NCAA's new proposal could help ensure its survival if Congress gets on board
If you told any athletics director at a power-conference school that for $15 million per year, they would never have to worry about revenue sharing, making players employees or collective bargaining with their athletes, they would take it in an instant and never look back.
Based on the framework of a proposal that NCAA president Charlie Baker sent to schools on Tuesday, it might not even cost that much.
While it’s a huge deal that the NCAA is ready to acknowledge the inevitability of paying athletes in the current legal environment around college sports, what the NCAA actually put on the table is not revolutionary. And it certainly shouldn’t be viewed as satisfactory in the larger sense of what's fair for athletes.
But it might just be enough to get a deal done with Congress.
The specifics are not completely filled in, but there are two key basic points:
The first would be allowing schools to bring their name, image and likeness operations in-house and make marketing deals with athletes directly. This would essentially formalize and legalize what is already going on in the shadows with booster collectives that are kinda-sorta but not really supposed to be working as a go-between for schools to make deals with athletes.
The second piece would be forming a new subdivision within Division I athletics where schools would be required to put at least $30,000 per year into a trust fund for at least half of their scholarship athletes. Some athletes could get more, and it's unclear how schools would determine who is and isn't eligible for the payments, but schools would have to ensure 50 percent of the money goes to women in order to comply with Title IX.
The bottom line is that a major conference athletic department with around 500 scholarship athletes — some have more, some have less — would only need to spend about $7.5 million more to be part of the new subdivision. If it decided to fund the trust for all of its athletes, it would be $15 million. If, let’s say, it bumped it to $50,000 annually, you’re talking $25 million.
MORE:What does the NCAA proposal to pay players mean for college athletics?
Big numbers, to be sure.
But when we just watched Texas A&M commit $77 million to fire football coach Jimbo Fisher and even a football agnostic school like Indiana pay $15 million to get rid of Tom Allen, this is not a game-changing amount of money.
The schools will find it — especially if it means getting what they want on Capitol Hill.
For years, attempts by the NCAA to wrangle some type of bill through Congress that would regulate NIL and protect the NCAA from more legal challenges that might result in revenue sharing and employment status for athletes, have stalled.
Baker, the former governor of Massachusetts, was hired specifically to work the political side of keeping the NCAA alive. Without some type of help from Congress, there is real legal exposure that could potentially result in a splintering of the NCAA or even a full-on implosion.

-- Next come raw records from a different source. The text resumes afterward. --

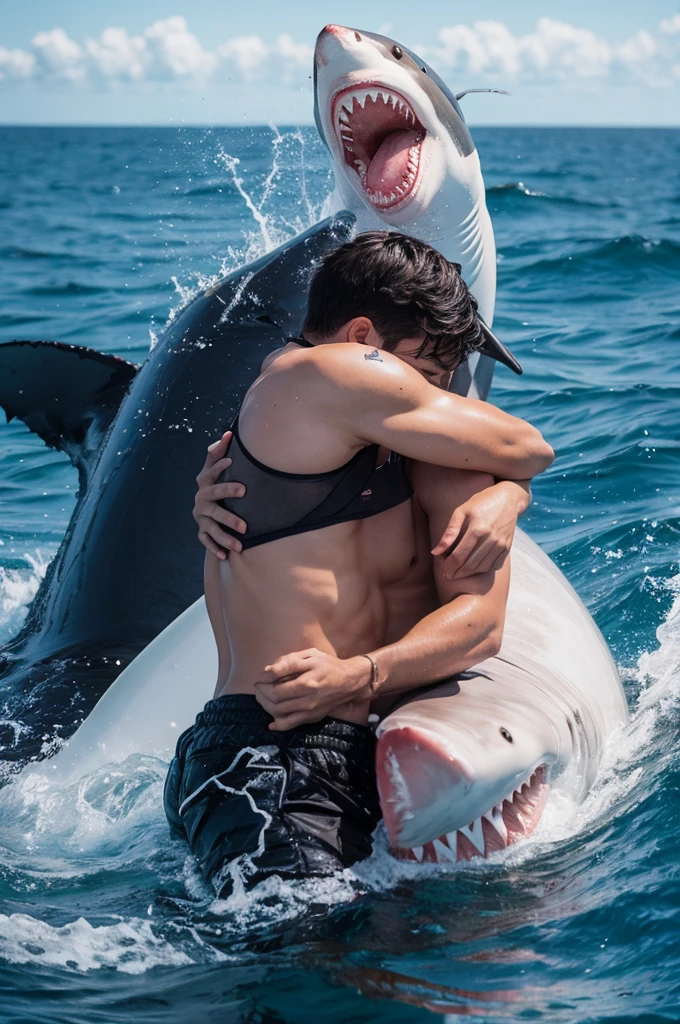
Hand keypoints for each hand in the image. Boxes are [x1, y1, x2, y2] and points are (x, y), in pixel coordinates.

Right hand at [193, 431, 246, 558]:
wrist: (203, 505)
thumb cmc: (214, 483)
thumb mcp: (213, 468)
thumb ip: (219, 453)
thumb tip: (229, 433)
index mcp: (204, 484)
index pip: (210, 475)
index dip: (219, 467)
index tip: (232, 461)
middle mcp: (201, 501)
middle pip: (213, 502)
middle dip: (227, 503)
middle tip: (244, 503)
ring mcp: (201, 518)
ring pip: (212, 527)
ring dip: (225, 535)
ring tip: (241, 544)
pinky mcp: (202, 531)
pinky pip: (207, 541)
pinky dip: (215, 548)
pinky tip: (226, 556)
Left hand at [254, 648, 370, 729]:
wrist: (350, 681)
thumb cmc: (328, 665)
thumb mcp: (311, 655)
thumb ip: (289, 661)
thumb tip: (267, 672)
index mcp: (308, 674)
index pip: (276, 676)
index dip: (264, 676)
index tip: (261, 676)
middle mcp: (308, 692)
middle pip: (275, 695)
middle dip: (261, 691)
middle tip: (258, 686)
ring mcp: (310, 707)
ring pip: (278, 710)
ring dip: (265, 704)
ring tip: (262, 697)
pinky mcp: (312, 716)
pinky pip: (290, 724)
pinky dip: (278, 724)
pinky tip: (271, 722)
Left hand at [432, 482, 524, 579]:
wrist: (508, 498)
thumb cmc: (481, 502)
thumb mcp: (461, 511)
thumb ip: (449, 533)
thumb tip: (436, 552)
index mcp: (477, 529)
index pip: (459, 556)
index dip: (449, 567)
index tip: (443, 572)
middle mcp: (491, 539)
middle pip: (470, 565)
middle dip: (457, 573)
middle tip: (449, 575)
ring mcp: (501, 544)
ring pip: (482, 568)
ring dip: (469, 573)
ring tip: (459, 572)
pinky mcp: (508, 547)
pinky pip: (494, 565)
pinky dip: (483, 569)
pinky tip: (475, 567)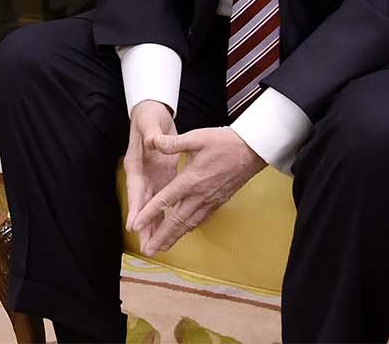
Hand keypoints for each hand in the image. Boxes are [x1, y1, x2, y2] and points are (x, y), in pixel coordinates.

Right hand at [123, 100, 179, 250]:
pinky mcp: (163, 177)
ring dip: (156, 226)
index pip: (135, 189)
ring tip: (158, 247)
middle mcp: (142, 175)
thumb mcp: (149, 122)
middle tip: (148, 247)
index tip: (134, 226)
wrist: (152, 113)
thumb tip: (151, 141)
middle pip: (143, 205)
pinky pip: (165, 201)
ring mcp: (152, 178)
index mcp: (136, 164)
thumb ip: (151, 133)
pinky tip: (172, 229)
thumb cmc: (148, 117)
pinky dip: (167, 215)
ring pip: (153, 207)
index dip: (136, 208)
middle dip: (145, 227)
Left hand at [130, 127, 266, 255]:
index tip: (136, 226)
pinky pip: (200, 219)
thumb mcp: (196, 138)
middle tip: (149, 250)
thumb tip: (153, 141)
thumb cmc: (225, 142)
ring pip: (188, 224)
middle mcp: (199, 195)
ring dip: (174, 237)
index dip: (148, 214)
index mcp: (190, 180)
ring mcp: (210, 200)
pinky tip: (184, 232)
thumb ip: (173, 143)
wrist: (251, 150)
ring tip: (162, 248)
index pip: (164, 200)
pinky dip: (189, 228)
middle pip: (176, 221)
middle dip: (161, 237)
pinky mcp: (218, 201)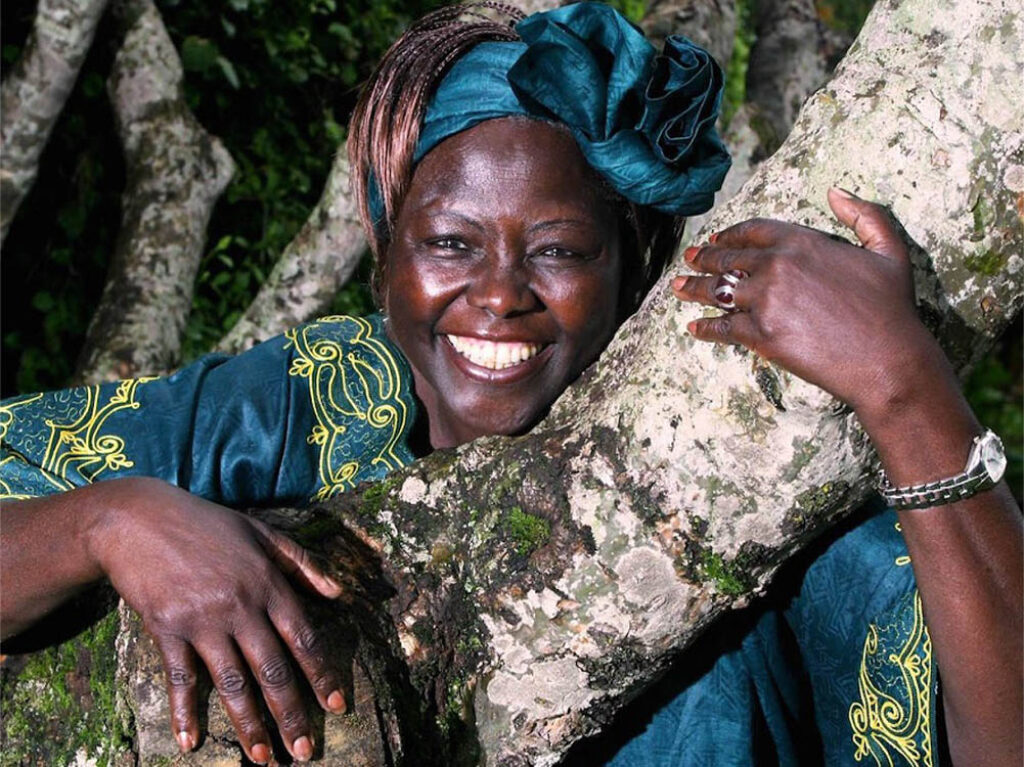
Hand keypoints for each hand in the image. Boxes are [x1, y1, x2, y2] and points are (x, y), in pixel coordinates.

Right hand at [88, 477, 344, 763]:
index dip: (323, 675)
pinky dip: (185, 712)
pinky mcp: (167, 629)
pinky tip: (190, 742)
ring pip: (233, 682)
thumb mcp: (263, 532)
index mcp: (269, 583)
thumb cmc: (207, 524)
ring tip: (264, 758)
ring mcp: (203, 620)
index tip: (338, 706)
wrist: (138, 518)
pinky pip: (181, 677)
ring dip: (250, 724)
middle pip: (273, 669)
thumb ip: (303, 563)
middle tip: (305, 752)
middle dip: (292, 714)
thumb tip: (339, 593)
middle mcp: (241, 606)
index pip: (304, 638)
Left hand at [671, 187, 945, 414]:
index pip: (753, 230)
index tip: (718, 238)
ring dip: (693, 288)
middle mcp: (777, 266)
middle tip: (690, 258)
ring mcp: (764, 300)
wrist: (887, 359)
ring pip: (718, 290)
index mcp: (802, 241)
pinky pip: (722, 327)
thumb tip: (835, 192)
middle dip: (705, 258)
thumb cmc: (891, 308)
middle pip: (729, 258)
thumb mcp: (888, 249)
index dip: (731, 234)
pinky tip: (694, 327)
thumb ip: (864, 215)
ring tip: (678, 287)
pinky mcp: (759, 334)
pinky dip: (705, 328)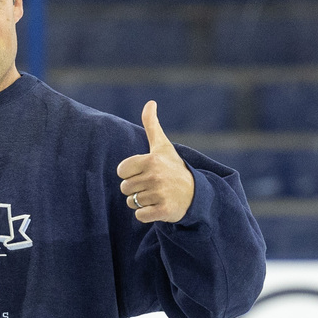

What Baker’s proposing could be the last, best effort to keep the Ohio States and Texases of the world under the same umbrella as the Virginia Commonwealths and Bethune-Cookmans, even if they are playing by different rules for the same championships.
But it also seems like the kind of thing that could be key to a larger deal with Congress.
It seems highly unlikely that Baker, who has been a consistent presence in D.C., released this without getting a sense of how it would be received by the people whose support he needs to get an NCAA-friendly law passed.
As with most things in Congress, there have been deep divides about what kind of bill could pass. Getting to 60 votes in the Senate is tough, even on issues where there's a lot of agreement across party lines.
When there have been hearings, they’ve ranged from comical to completely off the rails. The last time NCAA leaders went in front of the Senate Judiciary Committee, a few members decided to use their time for political grandstanding on pet issues like transgender athletes or pro-Palestinian protests on college campuses. It’s generally been a joke and a waste of time.
But you can sort of see how this proposal might close the gap on some of the issues that both Democrats and Republicans might want in a big college sports bill. It significantly increases athlete compensation while potentially giving the NCAA or conferences more ability to regulate the NIL environment without the threat of lawsuits.
If the NCAA can extract those protections from Congress and codify them into law, it ensures the organization’s long-term future without the looming threat of the next big case that’s going to potentially bankrupt it, upend the entire model or turn athletes into employees.
The NCAA would take that in a heartbeat.
Schools are tired of operating in the realm of uncertainty about what’s allowed in NIL and what might be coming down the pike next. At this point, they just want to know the rules of the road and will do what they have to do to comply.
For power-conference schools whose budgets range from $250 million down to the $90 million range, diverting $15 million or $20 million to stave off the potential of revenue sharing and collective bargaining would be a great deal. They could stay in the NCAA with the power to essentially play by their own rules and not worry about getting hauled into court.
It will be more of a strain for schools outside the Power Five, and some may not come along to this new subdivision. It will undeniably formalize the split between haves and have-nots in college sports, but that was playing out every day in the real world anyway.
And, of course, it would benefit athletes in a substantial way, including women and those who don’t play revenue-generating sports.
But it’s also a long-awaited admission from the NCAA that it’s time to cut its losses and finally make a deal. If Baker can push this through while also getting Congress to ensure that schools will never have to deal with a players’ union or pay players their fair market value, he’ll be the most important figure in the modern history of the NCAA.